*** Opening of DATA ***
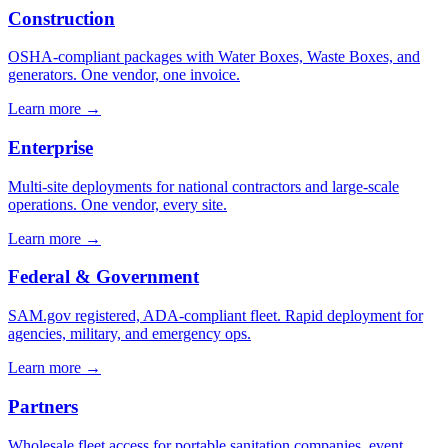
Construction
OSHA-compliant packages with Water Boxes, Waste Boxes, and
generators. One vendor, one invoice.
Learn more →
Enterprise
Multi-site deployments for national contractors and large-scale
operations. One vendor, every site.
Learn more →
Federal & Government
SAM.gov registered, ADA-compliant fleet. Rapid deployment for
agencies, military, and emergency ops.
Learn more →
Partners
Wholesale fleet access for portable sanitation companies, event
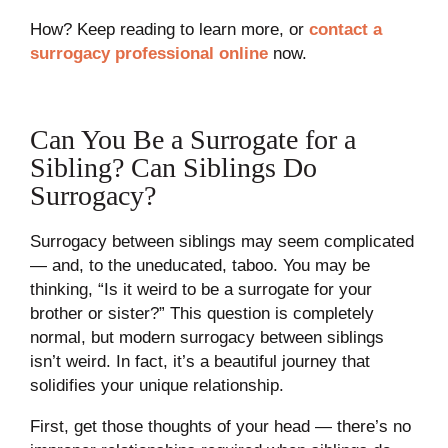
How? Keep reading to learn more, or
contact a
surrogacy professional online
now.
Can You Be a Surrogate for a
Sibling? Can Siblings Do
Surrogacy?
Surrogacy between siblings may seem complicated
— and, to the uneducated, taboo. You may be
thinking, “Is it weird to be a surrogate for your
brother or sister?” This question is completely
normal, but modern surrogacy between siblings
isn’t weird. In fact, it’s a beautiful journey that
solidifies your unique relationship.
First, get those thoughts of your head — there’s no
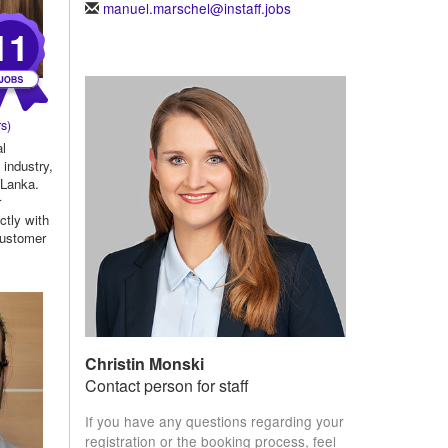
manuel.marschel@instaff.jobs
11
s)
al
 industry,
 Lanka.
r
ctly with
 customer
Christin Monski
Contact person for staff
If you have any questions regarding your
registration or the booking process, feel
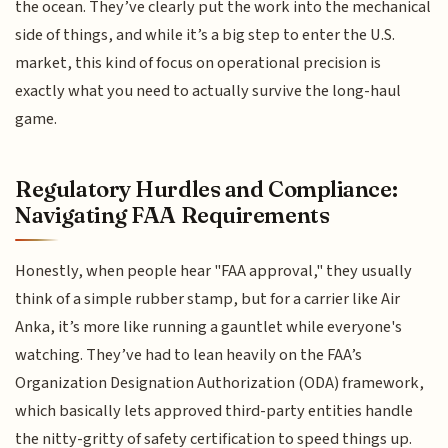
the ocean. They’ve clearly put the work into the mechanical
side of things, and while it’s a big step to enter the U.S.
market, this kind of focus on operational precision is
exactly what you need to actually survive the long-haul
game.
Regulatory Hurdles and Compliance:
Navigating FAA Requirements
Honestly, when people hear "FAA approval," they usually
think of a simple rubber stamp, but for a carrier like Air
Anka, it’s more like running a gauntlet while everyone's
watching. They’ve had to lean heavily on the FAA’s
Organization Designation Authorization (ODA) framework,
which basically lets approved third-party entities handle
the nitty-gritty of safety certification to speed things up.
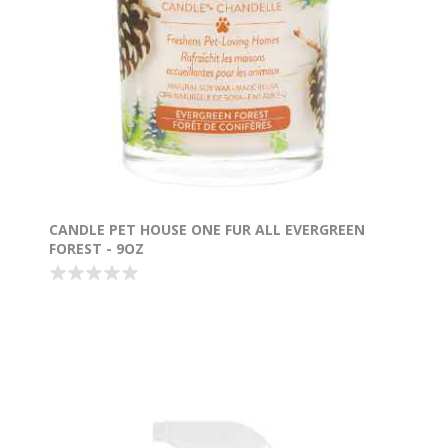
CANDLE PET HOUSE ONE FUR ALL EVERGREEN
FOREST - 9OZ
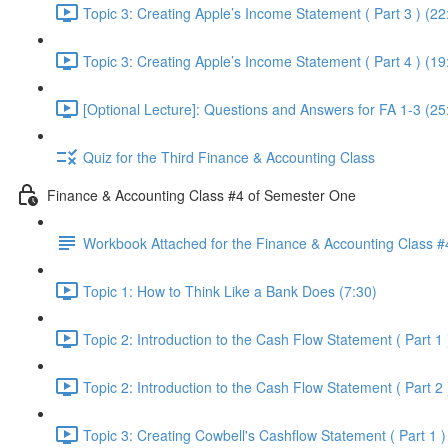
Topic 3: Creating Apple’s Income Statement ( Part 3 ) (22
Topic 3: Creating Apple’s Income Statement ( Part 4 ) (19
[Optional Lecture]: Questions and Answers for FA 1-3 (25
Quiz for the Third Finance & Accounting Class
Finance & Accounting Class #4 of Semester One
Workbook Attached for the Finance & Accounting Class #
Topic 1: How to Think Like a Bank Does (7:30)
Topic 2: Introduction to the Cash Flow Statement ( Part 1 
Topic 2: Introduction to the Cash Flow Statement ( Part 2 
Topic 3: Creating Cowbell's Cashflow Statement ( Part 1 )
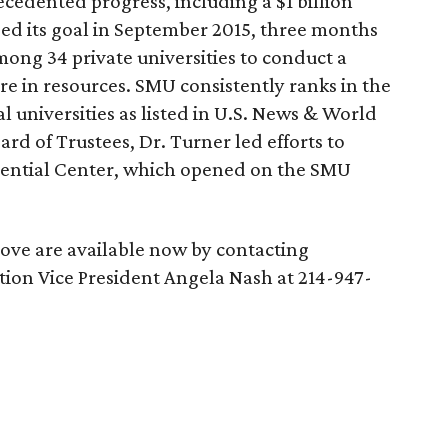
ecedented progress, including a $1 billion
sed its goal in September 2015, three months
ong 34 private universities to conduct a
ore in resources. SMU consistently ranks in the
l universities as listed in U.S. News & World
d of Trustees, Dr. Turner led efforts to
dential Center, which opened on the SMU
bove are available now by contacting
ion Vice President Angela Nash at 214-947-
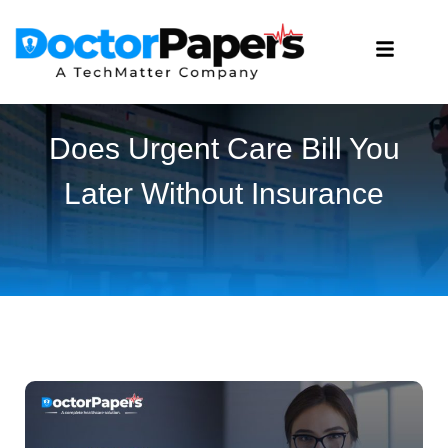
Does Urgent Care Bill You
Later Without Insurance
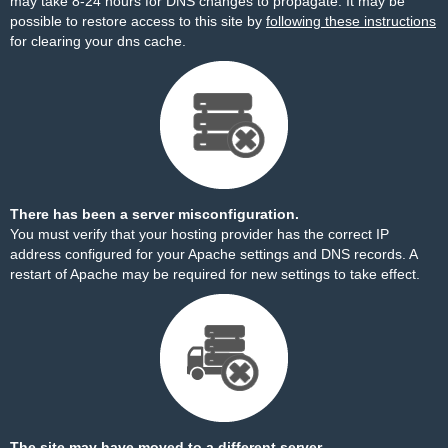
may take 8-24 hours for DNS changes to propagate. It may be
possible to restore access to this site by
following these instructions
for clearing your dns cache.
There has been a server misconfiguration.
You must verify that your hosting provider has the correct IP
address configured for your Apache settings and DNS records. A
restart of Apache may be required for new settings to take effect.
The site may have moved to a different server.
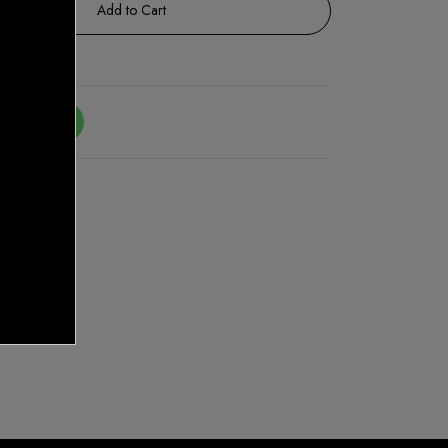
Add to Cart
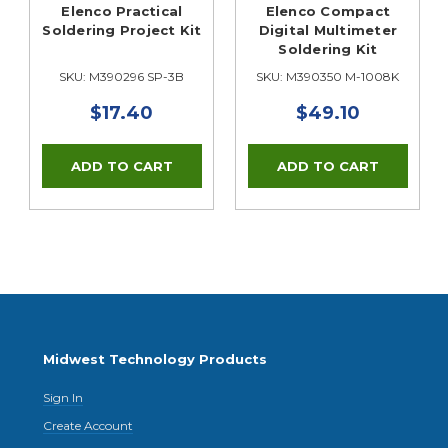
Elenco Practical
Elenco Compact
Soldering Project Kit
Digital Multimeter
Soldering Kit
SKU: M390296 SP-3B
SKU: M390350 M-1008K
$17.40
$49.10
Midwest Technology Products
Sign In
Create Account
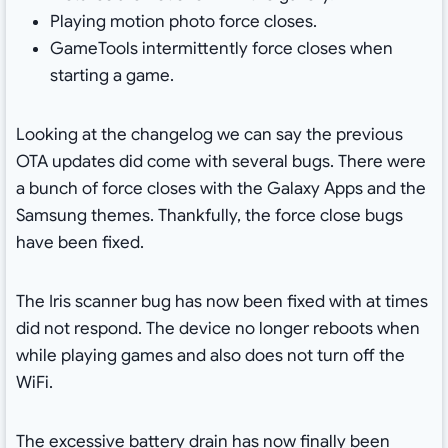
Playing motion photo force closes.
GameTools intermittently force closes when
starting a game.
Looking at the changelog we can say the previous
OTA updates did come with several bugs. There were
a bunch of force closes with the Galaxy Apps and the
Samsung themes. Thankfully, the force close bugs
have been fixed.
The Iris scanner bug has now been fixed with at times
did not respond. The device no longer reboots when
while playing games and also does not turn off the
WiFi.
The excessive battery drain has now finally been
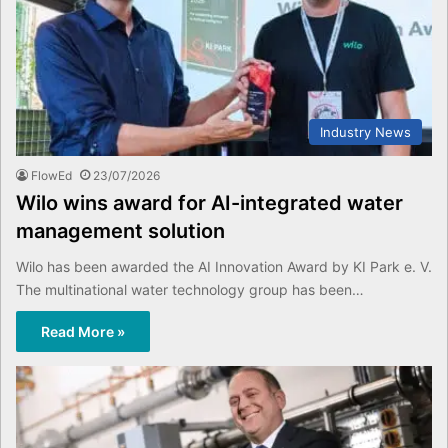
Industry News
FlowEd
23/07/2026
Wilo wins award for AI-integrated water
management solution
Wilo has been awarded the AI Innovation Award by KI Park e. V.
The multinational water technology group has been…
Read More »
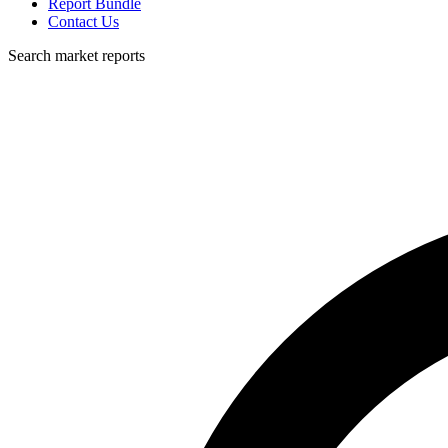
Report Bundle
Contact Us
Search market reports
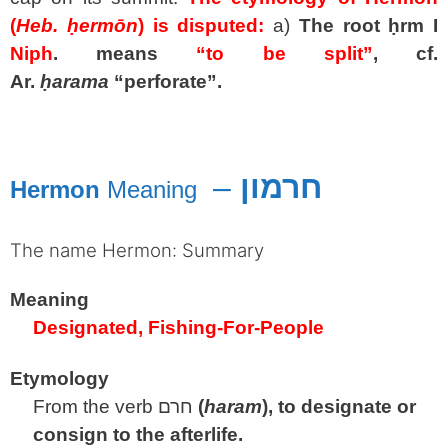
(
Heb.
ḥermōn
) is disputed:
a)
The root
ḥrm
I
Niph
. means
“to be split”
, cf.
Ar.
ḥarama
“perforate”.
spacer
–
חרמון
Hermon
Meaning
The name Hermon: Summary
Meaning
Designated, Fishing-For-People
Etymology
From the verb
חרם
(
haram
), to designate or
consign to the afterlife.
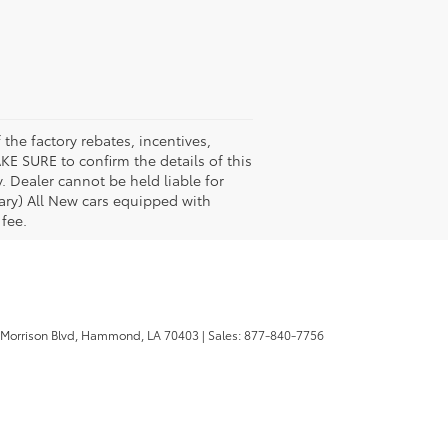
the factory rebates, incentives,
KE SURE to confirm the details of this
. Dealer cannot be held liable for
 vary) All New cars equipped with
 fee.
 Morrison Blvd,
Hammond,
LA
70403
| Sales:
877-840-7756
*** Close of DATA ***
EXERCISE:
Copy out all of the lines above without the pictures, and substitute "bill" for every "invoice" while keeping everything else the same.

RESPONSE TO THIS EXERCISE:
Construction
OSHA-compliant packages with Water Boxes, Waste Boxes, and
generators. One vendor, one bill.
Learn more →
Enterprise
Multi-site deployments for national contractors and large-scale
operations. One vendor, every site.
Learn more →
Federal & Government
SAM.gov registered, ADA-compliant fleet. Rapid deployment for
agencies, military, and emergency ops.
Learn more →
Partners
Wholesale fleet access for portable sanitation companies, event
How? Keep reading to learn more, or
contact a
surrogacy professional online
now.
Can You Be a Surrogate for a
Sibling? Can Siblings Do
Surrogacy?
Surrogacy between siblings may seem complicated
— and, to the uneducated, taboo. You may be
thinking, “Is it weird to be a surrogate for your
brother or sister?” This question is completely
normal, but modern surrogacy between siblings
isn’t weird. In fact, it’s a beautiful journey that
solidifies your unique relationship.
First, get those thoughts of your head — there’s no
manuel.marschel@instaff.jobs
11
s)
al
 industry,
 Lanka.
r
ctly with
 customer
Christin Monski
Contact person for staff
If you have any questions regarding your
registration or the booking process, feel
the ocean. They’ve clearly put the work into the mechanical
side of things, and while it’s a big step to enter the U.S.
market, this kind of focus on operational precision is
exactly what you need to actually survive the long-haul
game.
Regulatory Hurdles and Compliance:
Navigating FAA Requirements
Honestly, when people hear "FAA approval," they usually
think of a simple rubber stamp, but for a carrier like Air
Anka, it’s more like running a gauntlet while everyone's
watching. They’ve had to lean heavily on the FAA’s
Organization Designation Authorization (ODA) framework,
which basically lets approved third-party entities handle
the nitty-gritty of safety certification to speed things up.
CANDLE PET HOUSE ONE FUR ALL EVERGREEN
FOREST - 9OZ
Topic 3: Creating Apple’s Income Statement ( Part 3 ) (22
Topic 3: Creating Apple’s Income Statement ( Part 4 ) (19
[Optional Lecture]: Questions and Answers for FA 1-3 (25
Quiz for the Third Finance & Accounting Class
Finance & Accounting Class #4 of Semester One
Workbook Attached for the Finance & Accounting Class #
Topic 1: How to Think Like a Bank Does (7:30)
Topic 2: Introduction to the Cash Flow Statement ( Part 1 
Topic 2: Introduction to the Cash Flow Statement ( Part 2 
Topic 3: Creating Cowbell's Cashflow Statement ( Part 1 )
ecedented progress, including a $1 billion
sed its goal in September 2015, three months
ong 34 private universities to conduct a
ore in resources. SMU consistently ranks in the
l universities as listed in U.S. News & World
d of Trustees, Dr. Turner led efforts to
dential Center, which opened on the SMU
bove are available now by contacting
ion Vice President Angela Nash at 214-947-
Does Urgent Care Bill You
Later Without Insurance
may take 8-24 hours for DNS changes to propagate. It may be
possible to restore access to this site by
following these instructions
for clearing your dns cache.
There has been a server misconfiguration.
You must verify that your hosting provider has the correct IP
address configured for your Apache settings and DNS records. A
restart of Apache may be required for new settings to take effect.
The site may have moved to a different server.
Add to Cart
Elenco Practical
Elenco Compact
Soldering Project Kit
Digital Multimeter
Soldering Kit
SKU: M390296 SP-3B
SKU: M390350 M-1008K
$17.40
$49.10
Midwest Technology Products
Sign In
Create Account
Playing motion photo force closes.
GameTools intermittently force closes when
starting a game.
Looking at the changelog we can say the previous
OTA updates did come with several bugs. There were
a bunch of force closes with the Galaxy Apps and the
Samsung themes. Thankfully, the force close bugs
have been fixed.
The Iris scanner bug has now been fixed with at times
did not respond. The device no longer reboots when
while playing games and also does not turn off the
WiFi.
The excessive battery drain has now finally been
Industry News
FlowEd
23/07/2026
Wilo wins award for AI-integrated water
management solution
Wilo has been awarded the AI Innovation Award by KI Park e. V.
The multinational water technology group has been…
Read More »
Report Bundle
Contact Us
Search market reports
(
Heb.
ḥermōn
) is disputed:
a)
The root
ḥrm
I
Niph
. means
“to be split”
, cf.
Ar.
ḥarama
“perforate”.
spacer
–
חרמון
Hermon
Meaning
The name Hermon: Summary
Meaning
Designated, Fishing-For-People
Etymology
From the verb
חרם
(
haram
), to designate or
consign to the afterlife.
the factory rebates, incentives,
KE SURE to confirm the details of this
. Dealer cannot be held liable for
 vary) All New cars equipped with
 fee.
 Morrison Blvd,
Hammond,
LA
70403
| Sales:
877-840-7756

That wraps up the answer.